La escena parecía cotidiana. El joven aseguraba que llevaba tiempo sin comer y que la camiseta era lo único de valor que podía ofrecer a cambio de un plato de comida en las afueras del estadio de Kansas City, horas antes del partido entre Argentina y Suiza.
Algunas personas escucharon su historia y siguieron su camino. Otras lo observaron con desconfianza.

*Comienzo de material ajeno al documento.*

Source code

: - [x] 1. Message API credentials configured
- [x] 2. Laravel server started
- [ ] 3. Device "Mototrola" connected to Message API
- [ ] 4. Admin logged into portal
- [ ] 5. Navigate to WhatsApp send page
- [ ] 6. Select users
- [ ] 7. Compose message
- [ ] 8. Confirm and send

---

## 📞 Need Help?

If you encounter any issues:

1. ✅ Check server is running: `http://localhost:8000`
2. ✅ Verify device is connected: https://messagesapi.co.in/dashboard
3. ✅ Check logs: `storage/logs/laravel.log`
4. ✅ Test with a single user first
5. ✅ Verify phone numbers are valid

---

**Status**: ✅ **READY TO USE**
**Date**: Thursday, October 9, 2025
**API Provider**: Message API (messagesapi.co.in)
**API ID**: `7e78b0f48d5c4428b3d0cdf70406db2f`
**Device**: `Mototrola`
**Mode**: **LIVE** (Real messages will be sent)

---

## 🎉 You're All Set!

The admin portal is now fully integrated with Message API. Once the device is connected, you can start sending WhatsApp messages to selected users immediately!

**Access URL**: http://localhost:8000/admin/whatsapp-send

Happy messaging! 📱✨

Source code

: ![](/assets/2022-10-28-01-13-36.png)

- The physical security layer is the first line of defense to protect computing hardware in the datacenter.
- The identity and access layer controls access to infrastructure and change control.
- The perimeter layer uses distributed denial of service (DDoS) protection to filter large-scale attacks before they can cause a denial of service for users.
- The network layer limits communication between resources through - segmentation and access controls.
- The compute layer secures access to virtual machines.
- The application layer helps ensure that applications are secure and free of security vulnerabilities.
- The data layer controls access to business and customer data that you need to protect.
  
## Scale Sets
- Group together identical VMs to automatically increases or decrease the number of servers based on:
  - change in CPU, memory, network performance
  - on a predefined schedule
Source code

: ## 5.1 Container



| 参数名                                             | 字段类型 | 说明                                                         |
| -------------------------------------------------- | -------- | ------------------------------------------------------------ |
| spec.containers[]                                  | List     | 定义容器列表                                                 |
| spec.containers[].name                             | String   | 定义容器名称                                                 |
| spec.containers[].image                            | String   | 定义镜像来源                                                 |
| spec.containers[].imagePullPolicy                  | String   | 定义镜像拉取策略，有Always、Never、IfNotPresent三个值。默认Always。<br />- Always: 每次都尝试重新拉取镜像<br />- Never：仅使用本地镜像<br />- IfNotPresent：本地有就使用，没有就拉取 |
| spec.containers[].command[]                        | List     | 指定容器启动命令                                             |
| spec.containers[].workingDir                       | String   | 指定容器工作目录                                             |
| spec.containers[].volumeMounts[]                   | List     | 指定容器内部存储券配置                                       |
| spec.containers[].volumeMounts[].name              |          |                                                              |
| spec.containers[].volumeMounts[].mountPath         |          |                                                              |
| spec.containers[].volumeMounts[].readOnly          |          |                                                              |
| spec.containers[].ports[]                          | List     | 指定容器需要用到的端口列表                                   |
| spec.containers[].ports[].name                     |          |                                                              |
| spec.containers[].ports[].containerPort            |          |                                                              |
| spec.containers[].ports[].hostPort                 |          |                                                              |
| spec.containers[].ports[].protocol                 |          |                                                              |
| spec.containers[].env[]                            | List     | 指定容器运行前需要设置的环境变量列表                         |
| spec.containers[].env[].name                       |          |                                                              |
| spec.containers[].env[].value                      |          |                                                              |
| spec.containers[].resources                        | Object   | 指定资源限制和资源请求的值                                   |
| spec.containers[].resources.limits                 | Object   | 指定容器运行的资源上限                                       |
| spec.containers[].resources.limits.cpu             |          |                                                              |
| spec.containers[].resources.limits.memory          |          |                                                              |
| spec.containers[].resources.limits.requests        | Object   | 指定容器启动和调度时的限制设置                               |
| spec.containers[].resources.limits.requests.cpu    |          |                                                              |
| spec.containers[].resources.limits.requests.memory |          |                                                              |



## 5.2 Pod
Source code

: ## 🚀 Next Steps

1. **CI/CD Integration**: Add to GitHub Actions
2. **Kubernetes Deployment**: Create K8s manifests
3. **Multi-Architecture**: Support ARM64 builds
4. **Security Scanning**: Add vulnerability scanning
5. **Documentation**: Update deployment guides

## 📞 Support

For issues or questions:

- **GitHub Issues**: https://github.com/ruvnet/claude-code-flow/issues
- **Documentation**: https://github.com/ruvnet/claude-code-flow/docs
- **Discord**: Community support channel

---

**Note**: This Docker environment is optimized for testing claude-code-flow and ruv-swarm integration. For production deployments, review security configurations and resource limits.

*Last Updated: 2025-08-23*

La ayuda no llegaba.
El padre y su hijo decidieron escucharlo. Le pidieron que conservara la prenda y le ofrecieron algo de comer. No quisieron recibir nada a cambio. Para ellos, ayudar a una persona con hambre era suficiente.
Cuando el joven les preguntó por qué habían decidido ayudarlo, el hombre respondió: “Aquí los latinos nos cuidamos, somos hermanos. No hay explicación. Es un día de fútbol y yo me muero de hambre”.
Fue entonces cuando reveló la verdad. Se trataba del influencer Brekelmilagro, quien había organizado un experimento social para conocer cuántas personas estaban dispuestas a ayudar a un desconocido sin esperar una recompensa.
Como reconocimiento a esa muestra de solidaridad, el creador de contenido los premió con entradas para asistir a un partido de la selección argentina. La noticia desató abrazos, sonrisas y una emoción imposible de ocultar.
El video se viralizó en redes sociales y acumuló miles de reproducciones. Entre las reacciones aparecieron numerosos mensajes que identificaron a los dos protagonistas como bolivianos de la ciudad de La Paz. Esa versión se replicó entre los internautas.